- Description of the task
In the data below, find every line with the string "chair" and pull it out.

[Start of section]

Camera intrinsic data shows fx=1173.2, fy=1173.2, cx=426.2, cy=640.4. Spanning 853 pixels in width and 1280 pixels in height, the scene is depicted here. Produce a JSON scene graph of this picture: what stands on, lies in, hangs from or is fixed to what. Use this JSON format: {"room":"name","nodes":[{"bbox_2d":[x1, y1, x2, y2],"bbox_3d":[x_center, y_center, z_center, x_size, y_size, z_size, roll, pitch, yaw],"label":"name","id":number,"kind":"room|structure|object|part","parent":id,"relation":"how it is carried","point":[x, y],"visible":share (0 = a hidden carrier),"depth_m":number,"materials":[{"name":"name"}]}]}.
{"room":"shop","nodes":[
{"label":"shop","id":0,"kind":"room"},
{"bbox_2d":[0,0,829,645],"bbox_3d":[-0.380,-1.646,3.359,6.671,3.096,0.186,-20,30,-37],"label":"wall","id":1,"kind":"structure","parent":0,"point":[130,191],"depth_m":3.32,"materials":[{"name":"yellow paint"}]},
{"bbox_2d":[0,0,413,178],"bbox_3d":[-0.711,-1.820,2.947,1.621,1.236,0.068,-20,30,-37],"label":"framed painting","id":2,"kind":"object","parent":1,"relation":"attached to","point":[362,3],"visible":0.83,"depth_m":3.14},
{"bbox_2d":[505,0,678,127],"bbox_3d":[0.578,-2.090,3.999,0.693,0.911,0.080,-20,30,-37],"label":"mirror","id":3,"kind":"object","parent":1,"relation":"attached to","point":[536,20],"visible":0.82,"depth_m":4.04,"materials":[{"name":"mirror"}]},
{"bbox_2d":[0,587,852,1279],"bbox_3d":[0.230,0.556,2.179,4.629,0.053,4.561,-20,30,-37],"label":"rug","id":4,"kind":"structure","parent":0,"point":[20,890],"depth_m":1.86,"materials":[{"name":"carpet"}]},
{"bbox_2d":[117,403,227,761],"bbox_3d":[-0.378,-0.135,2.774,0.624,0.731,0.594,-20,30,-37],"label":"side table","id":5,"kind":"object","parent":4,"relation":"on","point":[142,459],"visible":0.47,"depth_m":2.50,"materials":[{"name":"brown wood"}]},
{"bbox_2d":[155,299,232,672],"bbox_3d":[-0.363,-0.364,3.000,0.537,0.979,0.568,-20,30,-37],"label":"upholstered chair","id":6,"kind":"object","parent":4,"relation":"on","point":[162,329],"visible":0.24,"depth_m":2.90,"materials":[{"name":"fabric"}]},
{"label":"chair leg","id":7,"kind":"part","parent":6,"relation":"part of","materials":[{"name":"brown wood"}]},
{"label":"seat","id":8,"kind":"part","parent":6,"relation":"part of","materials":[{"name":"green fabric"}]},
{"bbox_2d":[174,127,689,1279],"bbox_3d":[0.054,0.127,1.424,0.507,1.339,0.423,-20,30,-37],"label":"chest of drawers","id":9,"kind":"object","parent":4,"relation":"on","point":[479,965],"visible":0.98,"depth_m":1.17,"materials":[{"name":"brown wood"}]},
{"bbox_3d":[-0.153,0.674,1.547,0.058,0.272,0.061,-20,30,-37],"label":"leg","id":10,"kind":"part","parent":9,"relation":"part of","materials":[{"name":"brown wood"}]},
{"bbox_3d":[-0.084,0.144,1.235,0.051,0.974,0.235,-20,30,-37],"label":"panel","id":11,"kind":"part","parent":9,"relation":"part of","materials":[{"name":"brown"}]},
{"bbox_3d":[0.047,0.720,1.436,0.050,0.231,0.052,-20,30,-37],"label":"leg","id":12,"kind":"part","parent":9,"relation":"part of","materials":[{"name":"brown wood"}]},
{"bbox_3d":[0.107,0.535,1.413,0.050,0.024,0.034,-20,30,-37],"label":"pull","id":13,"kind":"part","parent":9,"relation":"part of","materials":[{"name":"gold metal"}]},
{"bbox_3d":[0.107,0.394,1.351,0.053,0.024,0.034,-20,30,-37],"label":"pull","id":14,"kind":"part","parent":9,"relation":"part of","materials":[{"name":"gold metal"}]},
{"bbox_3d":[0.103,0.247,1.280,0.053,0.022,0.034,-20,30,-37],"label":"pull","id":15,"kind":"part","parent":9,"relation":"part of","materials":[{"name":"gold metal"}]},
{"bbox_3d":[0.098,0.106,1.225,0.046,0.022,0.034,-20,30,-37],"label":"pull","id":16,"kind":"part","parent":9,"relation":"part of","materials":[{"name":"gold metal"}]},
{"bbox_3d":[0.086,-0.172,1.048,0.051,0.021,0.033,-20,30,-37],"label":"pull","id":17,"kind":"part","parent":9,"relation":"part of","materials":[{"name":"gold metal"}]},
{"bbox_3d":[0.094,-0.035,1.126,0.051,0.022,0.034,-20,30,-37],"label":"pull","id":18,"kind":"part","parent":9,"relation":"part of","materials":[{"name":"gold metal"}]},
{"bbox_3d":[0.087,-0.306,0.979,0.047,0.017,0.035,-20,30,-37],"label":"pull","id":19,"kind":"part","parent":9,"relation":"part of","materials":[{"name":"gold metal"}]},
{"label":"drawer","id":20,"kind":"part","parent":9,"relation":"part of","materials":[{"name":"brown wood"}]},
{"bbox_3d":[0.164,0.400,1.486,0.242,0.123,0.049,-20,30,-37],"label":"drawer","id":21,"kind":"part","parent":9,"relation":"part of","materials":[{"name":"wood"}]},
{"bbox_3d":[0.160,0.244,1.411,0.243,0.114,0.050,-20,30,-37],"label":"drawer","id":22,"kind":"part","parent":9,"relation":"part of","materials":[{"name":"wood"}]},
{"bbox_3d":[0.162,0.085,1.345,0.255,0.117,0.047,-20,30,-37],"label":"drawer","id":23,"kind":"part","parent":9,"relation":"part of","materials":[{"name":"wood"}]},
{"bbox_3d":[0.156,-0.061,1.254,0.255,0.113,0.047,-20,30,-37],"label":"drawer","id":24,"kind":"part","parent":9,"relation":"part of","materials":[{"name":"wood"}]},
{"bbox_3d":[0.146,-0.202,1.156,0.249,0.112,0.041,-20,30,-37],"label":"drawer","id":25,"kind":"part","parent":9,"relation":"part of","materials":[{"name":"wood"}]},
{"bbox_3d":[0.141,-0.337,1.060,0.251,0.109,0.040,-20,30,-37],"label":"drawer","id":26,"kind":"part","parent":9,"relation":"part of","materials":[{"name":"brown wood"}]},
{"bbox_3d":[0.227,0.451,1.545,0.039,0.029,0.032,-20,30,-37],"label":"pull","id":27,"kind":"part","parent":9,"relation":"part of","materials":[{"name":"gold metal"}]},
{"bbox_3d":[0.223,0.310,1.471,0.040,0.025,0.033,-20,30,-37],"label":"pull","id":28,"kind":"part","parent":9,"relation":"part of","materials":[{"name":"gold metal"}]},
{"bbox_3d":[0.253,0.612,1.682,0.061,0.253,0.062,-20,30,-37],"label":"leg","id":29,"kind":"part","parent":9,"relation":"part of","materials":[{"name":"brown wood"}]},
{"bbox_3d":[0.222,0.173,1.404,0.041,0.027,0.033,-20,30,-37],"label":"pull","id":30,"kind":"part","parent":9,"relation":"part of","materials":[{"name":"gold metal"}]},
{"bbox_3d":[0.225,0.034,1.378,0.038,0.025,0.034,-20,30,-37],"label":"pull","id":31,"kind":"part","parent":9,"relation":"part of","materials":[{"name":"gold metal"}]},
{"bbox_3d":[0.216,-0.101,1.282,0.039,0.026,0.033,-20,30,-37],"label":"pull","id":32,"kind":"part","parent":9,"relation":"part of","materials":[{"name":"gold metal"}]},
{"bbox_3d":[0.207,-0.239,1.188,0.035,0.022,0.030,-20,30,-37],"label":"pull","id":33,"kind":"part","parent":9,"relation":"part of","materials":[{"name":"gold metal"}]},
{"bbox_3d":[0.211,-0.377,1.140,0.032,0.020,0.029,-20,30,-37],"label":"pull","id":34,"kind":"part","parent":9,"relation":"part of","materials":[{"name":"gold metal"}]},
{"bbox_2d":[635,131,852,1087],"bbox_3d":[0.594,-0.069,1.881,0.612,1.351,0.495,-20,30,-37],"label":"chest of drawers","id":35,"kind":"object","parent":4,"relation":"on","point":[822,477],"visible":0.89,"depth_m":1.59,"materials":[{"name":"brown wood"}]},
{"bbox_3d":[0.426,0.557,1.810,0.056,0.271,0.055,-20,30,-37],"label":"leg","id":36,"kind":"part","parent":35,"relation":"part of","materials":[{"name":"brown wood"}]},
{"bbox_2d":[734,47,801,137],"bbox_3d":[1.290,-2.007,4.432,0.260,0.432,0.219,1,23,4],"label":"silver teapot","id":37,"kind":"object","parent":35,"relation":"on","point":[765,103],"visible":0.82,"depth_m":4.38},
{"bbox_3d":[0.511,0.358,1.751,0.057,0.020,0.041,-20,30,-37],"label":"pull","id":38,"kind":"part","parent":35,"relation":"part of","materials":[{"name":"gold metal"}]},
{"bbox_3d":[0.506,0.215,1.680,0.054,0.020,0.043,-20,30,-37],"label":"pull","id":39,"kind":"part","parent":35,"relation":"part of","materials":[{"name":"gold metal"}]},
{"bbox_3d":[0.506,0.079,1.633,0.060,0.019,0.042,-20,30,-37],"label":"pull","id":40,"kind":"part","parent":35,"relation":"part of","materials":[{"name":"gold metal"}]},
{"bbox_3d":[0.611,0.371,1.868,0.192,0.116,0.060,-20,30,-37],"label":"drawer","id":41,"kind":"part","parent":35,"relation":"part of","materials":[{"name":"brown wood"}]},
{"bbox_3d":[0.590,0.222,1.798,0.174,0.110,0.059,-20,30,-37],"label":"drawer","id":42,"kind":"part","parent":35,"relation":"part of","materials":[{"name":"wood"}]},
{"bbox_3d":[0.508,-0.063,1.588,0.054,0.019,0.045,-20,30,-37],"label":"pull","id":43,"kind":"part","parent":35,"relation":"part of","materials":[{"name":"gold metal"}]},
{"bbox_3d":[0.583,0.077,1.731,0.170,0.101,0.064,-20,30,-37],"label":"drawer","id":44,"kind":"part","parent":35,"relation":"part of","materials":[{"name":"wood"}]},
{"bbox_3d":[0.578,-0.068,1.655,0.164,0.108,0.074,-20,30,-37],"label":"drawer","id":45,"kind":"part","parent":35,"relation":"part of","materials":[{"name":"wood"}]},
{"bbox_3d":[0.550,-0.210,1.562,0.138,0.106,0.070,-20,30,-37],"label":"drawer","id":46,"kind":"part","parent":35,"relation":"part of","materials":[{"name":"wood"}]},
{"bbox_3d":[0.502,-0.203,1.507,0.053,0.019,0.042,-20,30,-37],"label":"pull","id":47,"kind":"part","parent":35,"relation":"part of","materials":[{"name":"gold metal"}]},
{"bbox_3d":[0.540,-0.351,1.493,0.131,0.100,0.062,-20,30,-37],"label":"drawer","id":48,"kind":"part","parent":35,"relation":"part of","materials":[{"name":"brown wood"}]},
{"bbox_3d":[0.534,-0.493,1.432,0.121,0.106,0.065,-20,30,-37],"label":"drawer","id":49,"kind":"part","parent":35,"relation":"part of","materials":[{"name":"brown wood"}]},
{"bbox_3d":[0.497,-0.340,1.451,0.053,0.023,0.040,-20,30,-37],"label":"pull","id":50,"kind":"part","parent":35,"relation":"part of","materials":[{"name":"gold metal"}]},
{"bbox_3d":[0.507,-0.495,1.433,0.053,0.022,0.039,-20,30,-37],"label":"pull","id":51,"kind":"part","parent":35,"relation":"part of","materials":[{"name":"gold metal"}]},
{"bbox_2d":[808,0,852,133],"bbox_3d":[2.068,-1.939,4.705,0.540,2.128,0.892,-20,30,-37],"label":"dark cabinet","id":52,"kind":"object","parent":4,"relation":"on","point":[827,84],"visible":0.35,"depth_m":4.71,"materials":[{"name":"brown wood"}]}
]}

[End of section]

- Written solution
{"bbox_2d":[155,299,232,672],"bbox_3d":[-0.363,-0.364,3.000,0.537,0.979,0.568,-20,30,-37],"label":"upholstered chair","id":6,"kind":"object","parent":4,"relation":"on","point":[162,329],"visible":0.24,"depth_m":2.90,"materials":[{"name":"fabric"}]},
{"label":"chair leg","id":7,"kind":"part","parent":6,"relation":"part of","materials":[{"name":"brown wood"}]},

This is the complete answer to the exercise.